I thought, hey I have already allowed one blog to fall by the waist side why not try for a second, so here I am.
You see wonderful judgemental people of the cyber space, I am an aspiring author in my last couple of chapters of writing my first novel, and so I thought ‘Hey why don’t I write a blog documenting the last stages and then maybe my quest to get it published.’ Don’t worry though my dear spam readers, I am not naive enough to believe I will get published, but if there is one thing the internet likes, is hearing about people failing. So once again here I am.
Who am I?
Well isn’t that a loaded question? I could start off with saying my name – but how does that really describe who I am?
Don’t worry dear readers, I am not a douche, questions like that will not be posed regularly in blogs. But then again I cant promise they will never be posed.
I am Kara, simple enough, 21, even simpler, female – well now that’s complicated. I am opinionated but hey who isn’t. The truth is we all think we are right, we all have our convictions but only some are so annoyingly arrogant about it, it kind of makes you want to slam a phone in their face. And no I am not Russel Crowe. I am average, every day, and it’s kind of nice. But then again who doesn’t want to be extraordinary.
However I have one thing that most writing, aspiring or not, don’t have. I know what it’s like to fear to write and read. It’s not because I was afraid that it was going to be crap, because as you can tell from my last paragraphs I have no problem with being crap, its more the fact that I didn’t want to be judged. Being judged is something nearly everyone hates, even more so if you are charged with murder, but I was afraid of being judged as ‘dumb’.
You see dear beloved one reader I may or may not have. I had a learning disability. It’s a weird term, but I guess it’s pretty true. To be disabled means to be hindered in your day to day life and when you can’t spell much more than your name functioning in society leaves you a little short.
It wasn’t as if I didn’t have a desire to read and write, but it also as if I was pushing myself to the preverbal limit to be able to. I just thought it was my lot in life.
Enter stage right Harry Potter.
I like many of my generation have Harry Potter to thank for reading.

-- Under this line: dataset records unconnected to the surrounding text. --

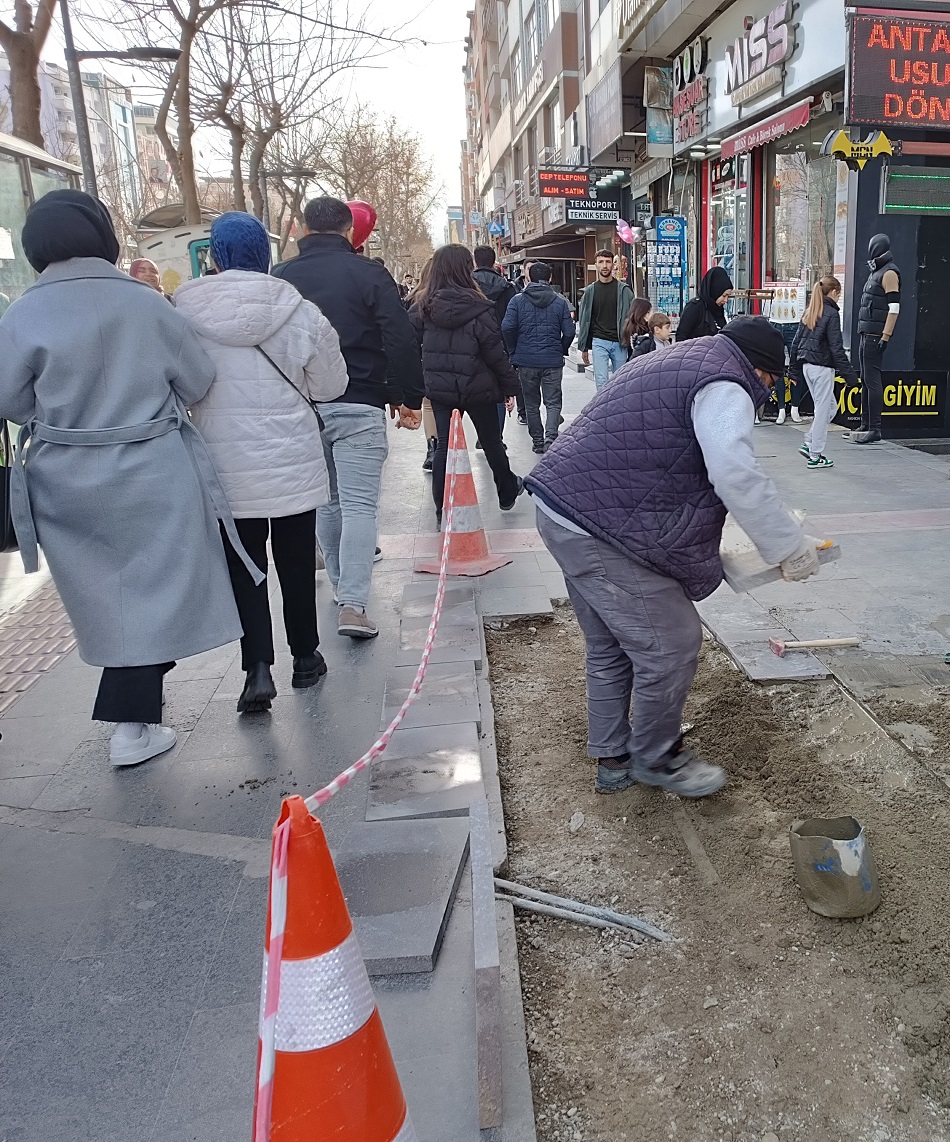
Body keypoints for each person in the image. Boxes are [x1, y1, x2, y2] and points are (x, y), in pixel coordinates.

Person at [0, 190, 260, 767]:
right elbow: (196, 381)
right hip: (152, 470)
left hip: (64, 477)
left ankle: (131, 721)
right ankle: (130, 727)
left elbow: (13, 404)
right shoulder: (148, 306)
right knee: (157, 592)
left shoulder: (21, 314)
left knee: (109, 599)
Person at [525, 316, 825, 799]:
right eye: (770, 381)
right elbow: (734, 471)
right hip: (599, 525)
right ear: (762, 370)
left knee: (611, 645)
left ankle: (614, 756)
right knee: (672, 643)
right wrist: (787, 546)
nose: (767, 390)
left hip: (563, 507)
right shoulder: (726, 381)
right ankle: (657, 756)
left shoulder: (681, 356)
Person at [175, 212, 349, 713]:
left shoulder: (182, 314)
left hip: (223, 466)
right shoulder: (299, 311)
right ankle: (306, 657)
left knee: (245, 567)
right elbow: (332, 386)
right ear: (266, 255)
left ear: (216, 255)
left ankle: (256, 671)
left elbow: (181, 385)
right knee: (296, 561)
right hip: (291, 458)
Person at [272, 196, 424, 640]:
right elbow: (397, 336)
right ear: (349, 230)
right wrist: (407, 395)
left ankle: (341, 588)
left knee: (328, 501)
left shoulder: (281, 278)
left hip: (300, 406)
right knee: (359, 505)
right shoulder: (369, 274)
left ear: (302, 229)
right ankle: (353, 605)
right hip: (359, 400)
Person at [409, 244, 523, 527]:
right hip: (478, 385)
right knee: (491, 441)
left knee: (444, 447)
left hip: (440, 388)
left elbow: (406, 346)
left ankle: (442, 511)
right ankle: (506, 491)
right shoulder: (480, 306)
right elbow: (495, 353)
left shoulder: (422, 307)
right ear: (466, 268)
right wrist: (511, 387)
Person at [501, 260, 575, 454]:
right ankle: (551, 436)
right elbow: (569, 331)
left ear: (528, 277)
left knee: (531, 403)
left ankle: (537, 441)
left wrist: (513, 351)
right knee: (553, 401)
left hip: (526, 360)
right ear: (549, 278)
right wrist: (562, 348)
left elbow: (507, 327)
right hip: (552, 359)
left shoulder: (517, 301)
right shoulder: (559, 302)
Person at [789, 276, 857, 470]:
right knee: (822, 412)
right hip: (822, 368)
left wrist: (793, 372)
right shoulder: (831, 314)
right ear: (834, 292)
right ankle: (815, 454)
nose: (839, 298)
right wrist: (851, 377)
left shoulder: (811, 311)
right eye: (839, 294)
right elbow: (837, 348)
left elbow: (795, 343)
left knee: (830, 409)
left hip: (807, 367)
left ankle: (809, 442)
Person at [851, 233, 901, 445]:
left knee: (872, 381)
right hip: (867, 332)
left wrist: (886, 335)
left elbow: (894, 308)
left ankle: (875, 428)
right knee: (866, 379)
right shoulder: (877, 272)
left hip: (875, 335)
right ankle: (865, 423)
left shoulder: (889, 273)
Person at [473, 245, 518, 429]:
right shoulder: (507, 288)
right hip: (500, 344)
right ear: (494, 262)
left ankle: (482, 434)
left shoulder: (468, 285)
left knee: (475, 389)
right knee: (498, 390)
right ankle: (496, 436)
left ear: (475, 261)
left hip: (472, 343)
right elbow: (513, 320)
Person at [577, 250, 635, 391]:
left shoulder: (624, 291)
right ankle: (604, 411)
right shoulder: (590, 292)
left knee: (620, 382)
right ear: (596, 264)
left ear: (613, 265)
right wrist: (584, 346)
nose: (605, 265)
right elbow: (584, 320)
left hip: (619, 341)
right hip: (599, 341)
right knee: (601, 382)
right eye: (601, 262)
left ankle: (618, 411)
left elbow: (633, 316)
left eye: (608, 262)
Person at [676, 266, 732, 340]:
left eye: (728, 296)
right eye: (724, 295)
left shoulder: (717, 310)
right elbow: (681, 336)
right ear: (715, 291)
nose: (726, 300)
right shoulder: (695, 307)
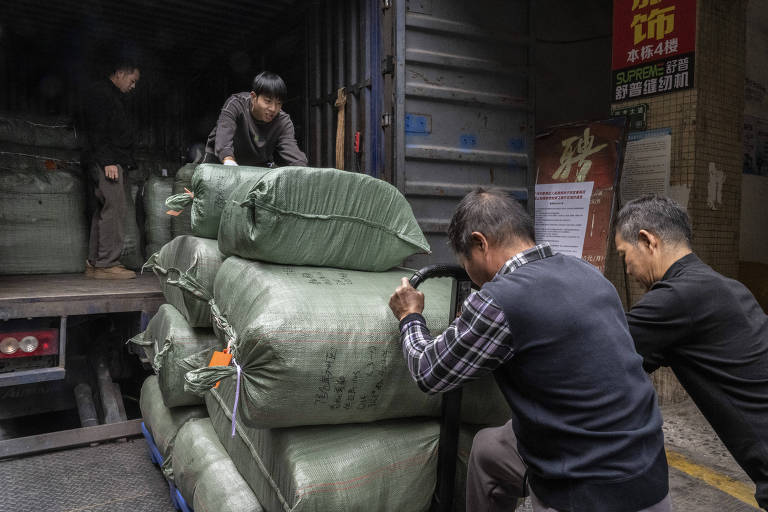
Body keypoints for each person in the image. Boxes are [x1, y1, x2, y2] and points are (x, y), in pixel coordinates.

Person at [389, 188, 671, 512]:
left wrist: (410, 316)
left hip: (589, 492)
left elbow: (429, 372)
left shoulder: (501, 298)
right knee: (489, 449)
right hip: (649, 473)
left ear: (480, 244)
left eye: (465, 261)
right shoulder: (589, 275)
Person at [615, 194, 768, 509]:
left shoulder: (674, 299)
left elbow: (603, 358)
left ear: (647, 241)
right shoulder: (727, 287)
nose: (627, 269)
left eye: (624, 254)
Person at [81, 60, 140, 279]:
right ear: (120, 72)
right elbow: (97, 130)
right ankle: (106, 264)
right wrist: (108, 162)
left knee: (104, 210)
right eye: (132, 81)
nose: (133, 86)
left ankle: (95, 263)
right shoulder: (102, 95)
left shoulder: (110, 95)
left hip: (110, 160)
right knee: (114, 209)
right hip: (107, 162)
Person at [203, 71, 307, 167]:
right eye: (268, 101)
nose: (273, 109)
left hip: (256, 164)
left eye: (278, 103)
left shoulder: (283, 122)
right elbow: (225, 132)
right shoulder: (236, 104)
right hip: (221, 160)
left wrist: (303, 169)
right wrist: (228, 159)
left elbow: (291, 150)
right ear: (253, 97)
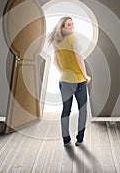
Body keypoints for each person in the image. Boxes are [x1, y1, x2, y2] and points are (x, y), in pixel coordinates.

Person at [48, 17, 91, 147]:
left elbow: (55, 62)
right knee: (82, 110)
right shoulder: (73, 39)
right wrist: (85, 75)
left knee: (66, 110)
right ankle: (80, 139)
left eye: (72, 24)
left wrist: (64, 72)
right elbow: (79, 59)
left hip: (64, 80)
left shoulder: (57, 42)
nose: (72, 26)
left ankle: (66, 140)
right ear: (62, 27)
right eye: (68, 25)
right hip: (78, 80)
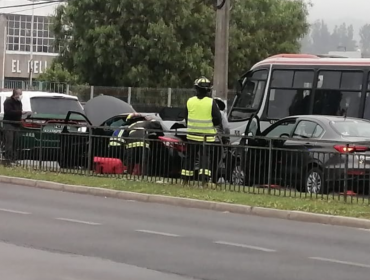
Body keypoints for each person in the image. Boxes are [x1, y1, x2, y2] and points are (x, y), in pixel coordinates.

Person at [181, 77, 222, 186]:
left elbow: (186, 117)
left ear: (196, 88)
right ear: (208, 90)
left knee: (190, 158)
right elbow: (218, 119)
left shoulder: (190, 101)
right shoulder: (211, 102)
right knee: (205, 158)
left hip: (192, 135)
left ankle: (185, 180)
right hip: (207, 137)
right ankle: (204, 181)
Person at [3, 89, 27, 165]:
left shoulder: (19, 102)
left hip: (17, 124)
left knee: (15, 143)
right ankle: (8, 159)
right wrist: (20, 112)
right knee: (9, 142)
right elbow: (8, 111)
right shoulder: (8, 101)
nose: (21, 96)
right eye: (20, 94)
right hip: (9, 124)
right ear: (16, 94)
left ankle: (14, 159)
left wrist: (23, 113)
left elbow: (19, 110)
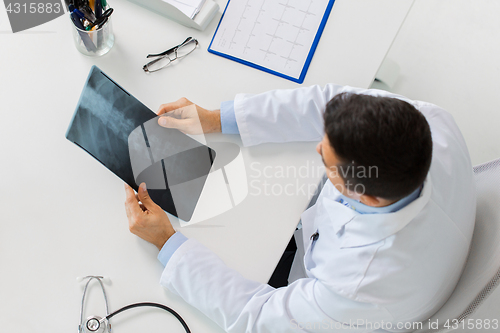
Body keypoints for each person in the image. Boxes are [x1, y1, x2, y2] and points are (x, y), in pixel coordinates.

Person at [124, 84, 476, 332]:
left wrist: (167, 242)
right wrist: (218, 119)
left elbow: (258, 317)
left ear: (365, 196)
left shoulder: (357, 285)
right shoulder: (429, 122)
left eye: (327, 159)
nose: (317, 150)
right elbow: (329, 102)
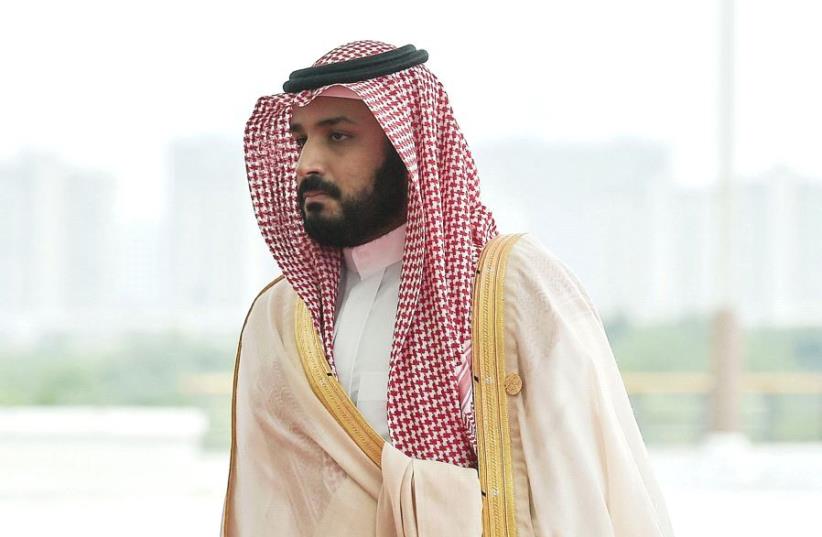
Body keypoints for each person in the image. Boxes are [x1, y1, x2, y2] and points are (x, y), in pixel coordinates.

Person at [221, 40, 674, 537]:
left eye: (339, 137)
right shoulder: (282, 320)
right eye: (301, 138)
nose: (307, 162)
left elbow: (580, 492)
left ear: (408, 145)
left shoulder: (512, 291)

I have always loved stories, but when you can’t read you stick mainly to the ones acted, and I use the term ‘acted’ extremely loosely, on television. Yet there was something about the world of Harry Potter that not only taught me to read but to love to read and write.
But this isn’t a platform for me to gush about my love for the boy wizard but to explain why I am doing this. For me to come from the girl who had to learn to read and write while others were going on their first dates to the girl who is almost finished writing her first novel – it’s quite a feat, even if no one ever reads a single word of my story. So I wanted to document it, and as I am living in the 21st century I am obligated to do it in a public setting, while still keeping some anonymity.
I hope you enjoy what this blog may end up offering, if you don’t, well sucks to be you.